Goal –
In the mailing-list text, on which laptop did the writer of the final paragraph see the partition information missing from the installer's summary?

━━ Text shown

On Thu, Aug 12, 2021, at 17:26, Martin Wilck wrote:
On Do, 2021-08-12 at 08:57 -0400, Patrick Shanahan wrote:
* jdd@dodin.org <jdd@dodin.org> [08-12-21 07:30]:
problem, is that linux distro are evolving differently, at leats interface wise, so a reviewer used to ubuntu can't understand others distros...
in which case the *reviewer* is not qualified to make a review. his output becomes conjecture and guesswork and hardly worth the time to read.
Even if that was generally true, it doesn't help us because people would read these reviews without realizing the reviewer's under- qualification. Thus bad publicity would be generated either way.
But I don't think it's true. I can understand that, especially for users who a try a certain distro for the first time, it provides peace of mind to be explicitly told that the existing OS installations won't be overwritten. The YaST partitioner's summary screen contains this information, but much less prominently, and hidden in a long list of much less important actions like "Create btrfs subvolume XYZ". You basically have to infer it from the absence of an action like "Delete partition sdaX".
That’s not the case with every reinstall I’ve done btw. Sometimes the summary at the end does not show the partition info anymore. And that’s the only part that is missing from it. I can’t put my finger on it when that happens though, but I’ve seen it at certain times for TW installs and then a few snapshots later it worked again and a few more later and it’s not there. Always on the same Thinkpad T480s laptop btw. Not sure if there was a difference between net and dvd installs though.

━━━━
━━ Collected data

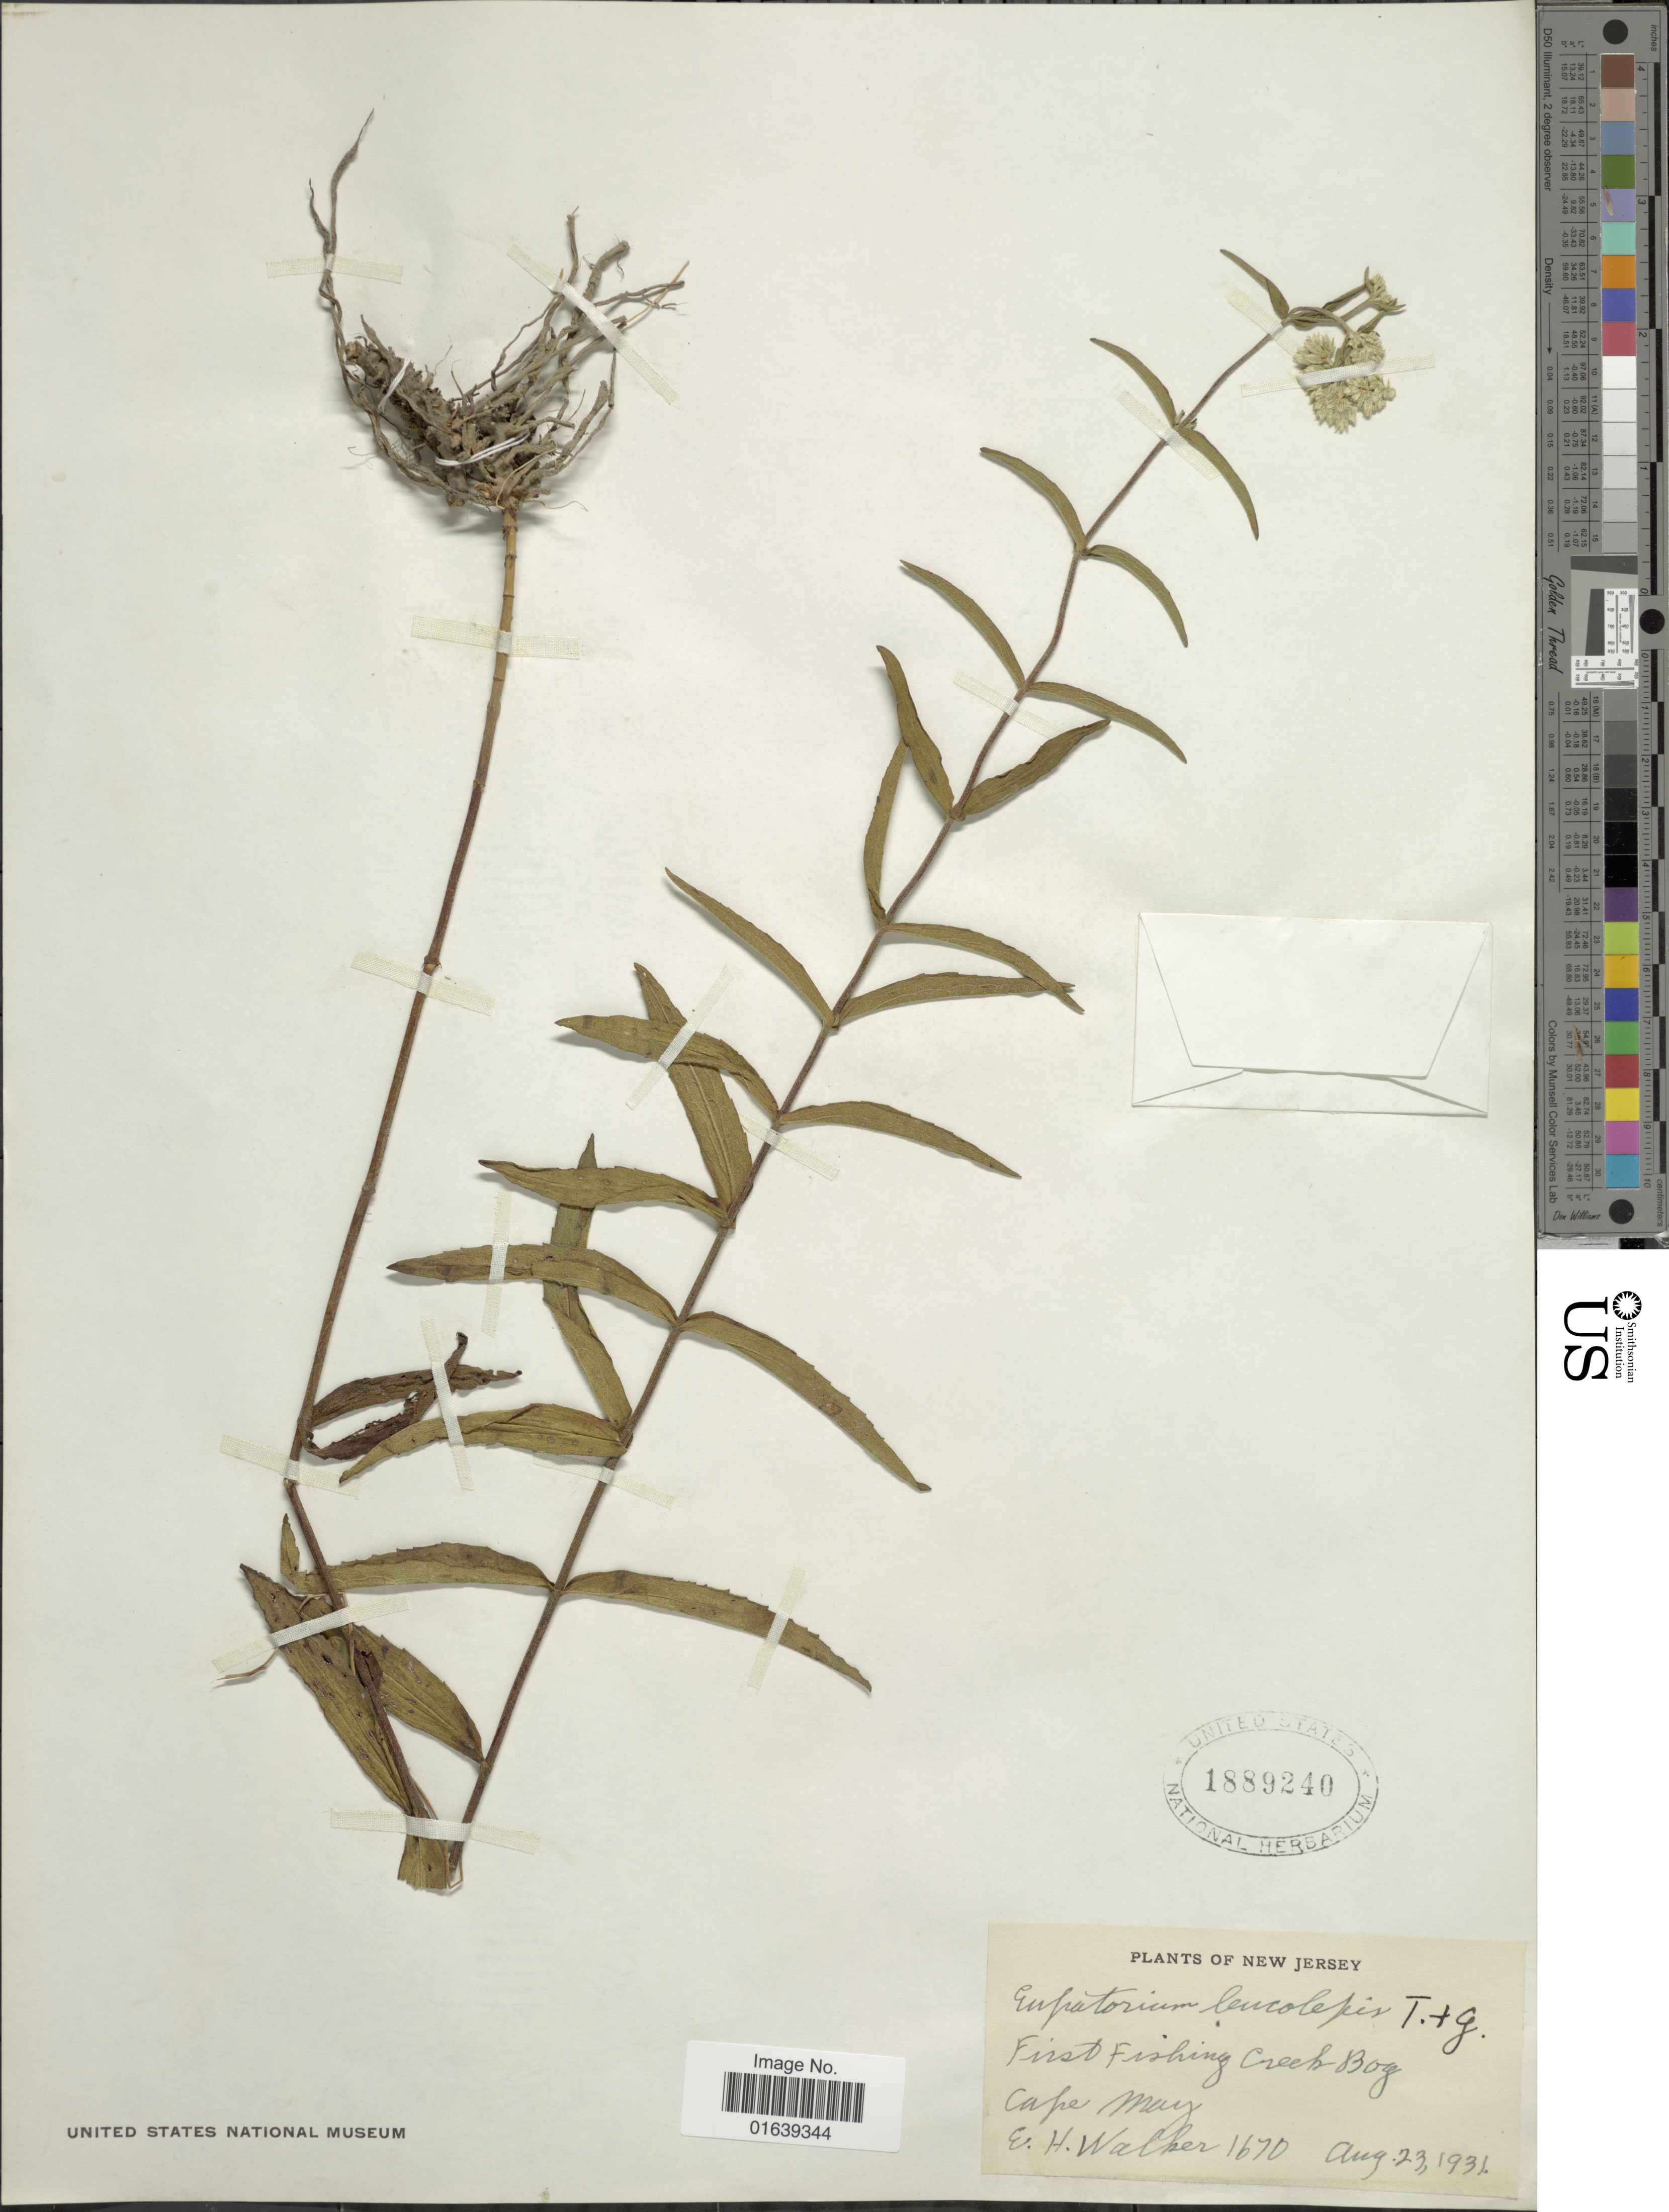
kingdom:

━━━━

Correct output –
On a Thinkpad T480s laptop.